## [Testo]
++++
Fiat, Marchionne, Imprenditoria…e la società che fine ha fatto? (Parte I°)

Creato il 07 ottobre 2011 da Tnepd

A distanza di un anno esatto si ripete la commedia della Fiat e di tutto il suo gruppo dirigenziale: la Fiat si è autoesclusa dalla Confindustria e ha evidenziato molto chiaramente le motivazione della sua uscita:

  • Flessibilità del mercato del lavoro (pro domo sua)
  • Abrogazione dell’art. 18 del contratto dei lavoratori (pro domo sua)
  • Sindacati inconcludenti che fanno solo politica

L’addio ufficiale per Marchionne è il primo gennaio 2012.

Credo che commentare questo fatto sia inutile quanto superfluo, perché è necessario vedere le cose da due punti vista: quello imprenditoriale con le regole attuali e quello del mondo del lavoro, le cui regole verranno completamente ribaltate, permettendo il ritorno alle feroci battaglie degli anni 60/70.

L’imprenditore cerca solo una cosa: il profitto che si esprime in termini di vantaggi finanziari e di attività reali nel territorio. Le regole attuali – in Italia – non permettono seriamente ad un imprenditore di agire come meglio crede e nel momento delle sue scelte è subissato da una selva di regole di Stato, Regionali, Provinciali e Comunali, oltre ai limiti imposti dalla sanità, dalla legge 626 e da mille altri lacci e lacciuoli che nella pratica, se fossero tutti rispettati l’impresa non nascerebbe nemmeno. Questa purtroppo è un’amara realtà.
++++
## [Consegna A]
Elenca le motivazioni dell'uscita della Fiat dalla Confindustria riportate nell'articolo su Fiat e Marchionne.
Il testo e l'elenco non hanno alcun legame tra loro.
++++
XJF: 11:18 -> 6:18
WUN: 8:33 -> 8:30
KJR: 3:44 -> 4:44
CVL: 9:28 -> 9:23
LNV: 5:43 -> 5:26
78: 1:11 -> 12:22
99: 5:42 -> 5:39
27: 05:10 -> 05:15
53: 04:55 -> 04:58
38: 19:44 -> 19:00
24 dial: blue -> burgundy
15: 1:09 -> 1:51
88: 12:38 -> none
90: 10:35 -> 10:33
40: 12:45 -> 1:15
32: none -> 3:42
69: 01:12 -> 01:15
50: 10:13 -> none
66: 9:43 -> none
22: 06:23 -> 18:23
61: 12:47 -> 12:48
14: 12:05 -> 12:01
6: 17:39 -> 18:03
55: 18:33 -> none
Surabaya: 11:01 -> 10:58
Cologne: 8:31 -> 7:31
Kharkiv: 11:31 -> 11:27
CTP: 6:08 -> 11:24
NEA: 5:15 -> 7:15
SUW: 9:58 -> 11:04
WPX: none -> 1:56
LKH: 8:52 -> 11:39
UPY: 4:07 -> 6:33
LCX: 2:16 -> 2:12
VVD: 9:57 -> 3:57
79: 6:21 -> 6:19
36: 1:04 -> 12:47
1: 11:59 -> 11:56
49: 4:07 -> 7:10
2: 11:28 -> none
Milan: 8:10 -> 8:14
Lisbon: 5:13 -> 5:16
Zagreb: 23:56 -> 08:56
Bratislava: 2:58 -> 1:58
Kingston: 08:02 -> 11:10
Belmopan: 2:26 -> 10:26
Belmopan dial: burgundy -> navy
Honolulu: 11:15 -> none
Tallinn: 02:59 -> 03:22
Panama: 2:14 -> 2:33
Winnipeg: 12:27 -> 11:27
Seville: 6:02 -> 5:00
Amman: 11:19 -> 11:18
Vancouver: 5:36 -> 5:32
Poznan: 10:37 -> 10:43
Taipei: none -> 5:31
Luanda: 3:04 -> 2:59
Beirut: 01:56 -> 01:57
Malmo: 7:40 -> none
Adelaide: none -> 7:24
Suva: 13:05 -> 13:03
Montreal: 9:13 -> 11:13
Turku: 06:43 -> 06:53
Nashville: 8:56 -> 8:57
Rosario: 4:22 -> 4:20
++++
## [Consegna B]
Inserisci in una tabella Markdown con le colonne "Numero" e "Voce" le righe dell'elenco, dalla prima fino alla riga con "Tallinn: 02:59 -> 03:22" inclusa, tralasciando quelle vuote.

## [Risposta A]
- Flessibilità del mercato del lavoro (pro domo sua)
- Abrogazione dell’art. 18 del contratto dei lavoratori (pro domo sua)
- Sindacati inconcludenti che fanno solo politica

## [Risposta B]
| Numero | Voce |
|---|---|
| 1 | XJF: 11:18 -> 6:18 |
| 2 | WUN: 8:33 -> 8:30 |
| 3 | KJR: 3:44 -> 4:44 |
| 4 | CVL: 9:28 -> 9:23 |
| 5 | LNV: 5:43 -> 5:26 |
| 6 | 78: 1:11 -> 12:22 |
| 7 | 99: 5:42 -> 5:39 |
| 8 | 27: 05:10 -> 05:15 |
| 9 | 53: 04:55 -> 04:58 |
| 10 | 38: 19:44 -> 19:00 |
| 11 | 24 dial: blue -> burgundy |
| 12 | 15: 1:09 -> 1:51 |
| 13 | 88: 12:38 -> none |
| 14 | 90: 10:35 -> 10:33 |
| 15 | 40: 12:45 -> 1:15 |
| 16 | 32: none -> 3:42 |
| 17 | 69: 01:12 -> 01:15 |
| 18 | 50: 10:13 -> none |
| 19 | 66: 9:43 -> none |
| 20 | 22: 06:23 -> 18:23 |
| 21 | 61: 12:47 -> 12:48 |
| 22 | 14: 12:05 -> 12:01 |
| 23 | 6: 17:39 -> 18:03 |
| 24 | 55: 18:33 -> none |
| 25 | Surabaya: 11:01 -> 10:58 |
| 26 | Cologne: 8:31 -> 7:31 |
| 27 | Kharkiv: 11:31 -> 11:27 |
| 28 | CTP: 6:08 -> 11:24 |
| 29 | NEA: 5:15 -> 7:15 |
| 30 | SUW: 9:58 -> 11:04 |
| 31 | WPX: none -> 1:56 |
| 32 | LKH: 8:52 -> 11:39 |
| 33 | UPY: 4:07 -> 6:33 |
| 34 | LCX: 2:16 -> 2:12 |
| 35 | VVD: 9:57 -> 3:57 |
| 36 | 79: 6:21 -> 6:19 |
| 37 | 36: 1:04 -> 12:47 |
| 38 | 1: 11:59 -> 11:56 |
| 39 | 49: 4:07 -> 7:10 |
| 40 | 2: 11:28 -> none |
| 41 | Milan: 8:10 -> 8:14 |
| 42 | Lisbon: 5:13 -> 5:16 |
| 43 | Zagreb: 23:56 -> 08:56 |
| 44 | Bratislava: 2:58 -> 1:58 |
| 45 | Kingston: 08:02 -> 11:10 |
| 46 | Belmopan: 2:26 -> 10:26 |
| 47 | Belmopan dial: burgundy -> navy |
| 48 | Honolulu: 11:15 -> none |
| 49 | Tallinn: 02:59 -> 03:22 |